Jimmy Gressier a choisi la proximité familiale plutôt que l’isolement des stages à répétition. Après cinq ans passés à l’Insep, le double médaillé des Mondiaux — or sur 10 000 m, bronze sur 5 000 m — a confirmé à L’Équipe qu’il quittera l’institut dans les prochaines semaines pour retourner à Boulogne‑sur‑Mer. Il n’a pas sorti la langue de bois : « Le fait de partir pendant cinq ans, d’être tout le temps en stage, tu t’écartes un peu de ta famille, tu vois moins grandir tes proches, moins vieillir ton grand‑père. J’ai quand même encore envie de profiter de certains moments avec lui, avec ma mère. C’est pour ça aussi que j’ai envie de rentrer. » Belle formule. Sobre, presque domestique, et assez conséquente pour expliquer un départ au moment où l’on aurait attendu le contraire.

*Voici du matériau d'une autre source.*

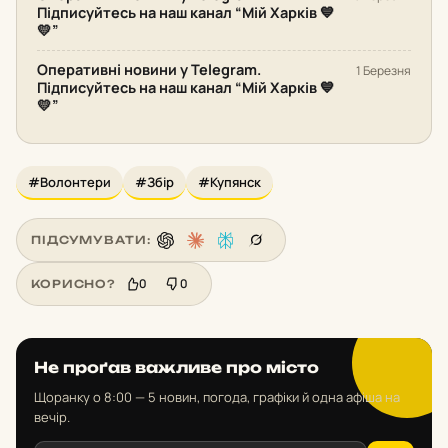
Підписуйтесь на наш канал “Мій Харків 💙
💛”
Оперативні новини у Telegram.
1 Березня
Підписуйтесь на наш канал “Мій Харків 💙
💛”
#Волонтери
#Збір
#Купянск
ПІДСУМУВАТИ:
0
0
КОРИСНО?
Не проґав важливе про місто
Щоранку о 8:00 — 5 новин, погода, графіки й одна афіша на
вечір.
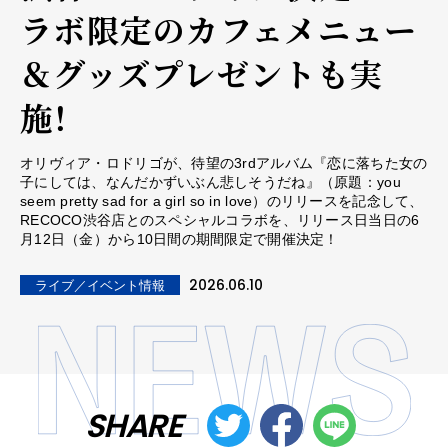
ラボ限定のカフェメニュー
＆グッズプレゼントも実
施！
オリヴィア・ロドリゴが、待望の3rdアルバム『恋に落ちた女の
子にしては、なんだかずいぶん悲しそうだね』（原題：you
seem pretty sad for a girl so in love）のリリースを記念して、
RECOCO渋谷店とのスペシャルコラボを、リリース日当日の6
月12日（金）から10日間の期間限定で開催決定！
2026.06.10
ライブ／イベント情報
SHARE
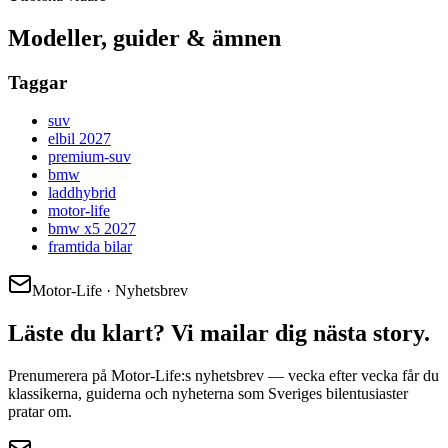
Modeller, guider & ämnen
Taggar
suv
elbil 2027
premium-suv
bmw
laddhybrid
motor-life
bmw x5 2027
framtida bilar
Motor-Life · Nyhetsbrev
Läste du klart? Vi mailar dig nästa story.
Prenumerera på Motor-Life:s nyhetsbrev — vecka efter vecka får du
klassikerna, guiderna och nyheterna som Sveriges bilentusiaster
pratar om.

Sur le plan sportif, il n’entend pas perdre le fil. En poste à l’Insep sous la houlette d’Adrien Taouji — qualifié par lui de « le meilleur coach de France » — Gressier retourne à son premier entraîneur, Arnaud Dinielle. Il l’explique sans ritournelle : l’entraînement à distance « aurait été possible, en soi », mais « l’aventure se vit au quotidien » et il préfère reconstruire avec qui le connaît depuis le départ. Statistiquement, difficile de critiquer la suicide tactique : à 28 ans, il a offert à la délégation française les deux seules médailles des Mondiaux et a inscrit son nom dans l’histoire tricolore. Jamais un Français n’avait été titré sur 10 000 m en grands championnats ; il faut remonter aux Jeux de 1952 et à Alain Mimoun pour trouver un Tricolore médaillé sur 5 000 m comme sur 10 000 m. Gressier rejoint Eunice Barber (2003) et Christine Arron (2005) au petit club très fermé des Français ayant raflé deux médailles individuelles lors d’une même édition des Mondiaux. Le dernier sacre hexagonal avant lui ? Kevin Mayer, décathlon, Eugene 2022.

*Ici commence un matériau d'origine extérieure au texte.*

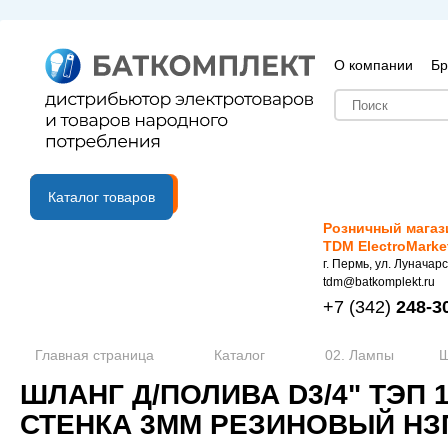
О компании
Бр
B2B портал
Каталог товаров
Розничный магаз
TDM ElectroMarke
г. Пермь, ул. Луначарс
tdm@batkomplekt.ru
+7
(342)
248-3
Главная страница
Каталог
02. Лампы
Ш
ШЛАНГ Д/ПОЛИВА D3/4" ТЭП
СТЕНКА 3ММ РЕЗИНОВЫЙ НЗП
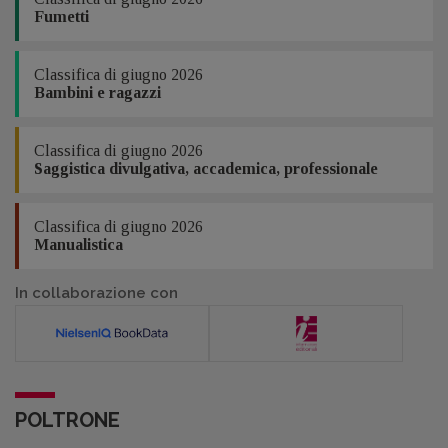
Fumetti
Classifica di giugno 2026
Bambini e ragazzi
Classifica di giugno 2026
Saggistica divulgativa, accademica, professionale
Classifica di giugno 2026
Manualistica
In collaborazione con
POLTRONE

Il affirme que son choix « ne [se fait] pas pour la performance, vraiment. Je le fais pour la vie, pour ce que j’ai besoin de vivre en tant qu’homme. On s’arrête sur une bonne note. Peut‑être la meilleure de ma vie. » Pragmatique, il compte néanmoins rester dans la continuité de sa préparation : plus de kilométrage « bien fait », plus de contrôle avec l’âge. Le marathon flotte comme une option, annoncée sans précipitation — « Avant le titre de champion du monde, je me disais que j’allais commencer sur marathon. Mais ça ne voulait pas dire que j’allais devenir marathonien tout de suite… Si je fais un marathon, ça ne voudra pas dire que je serai marathonien mais c’est une direction. » Avec la maturité, confie‑t‑il, viennent plus de questions et plus de temps pour y répondre. Le résultat ? Un champion qui repart chez lui à la faveur d’un sommet sportif. Simple et un peu irritant pour ceux qui croient encore que la gloire exige l’exil.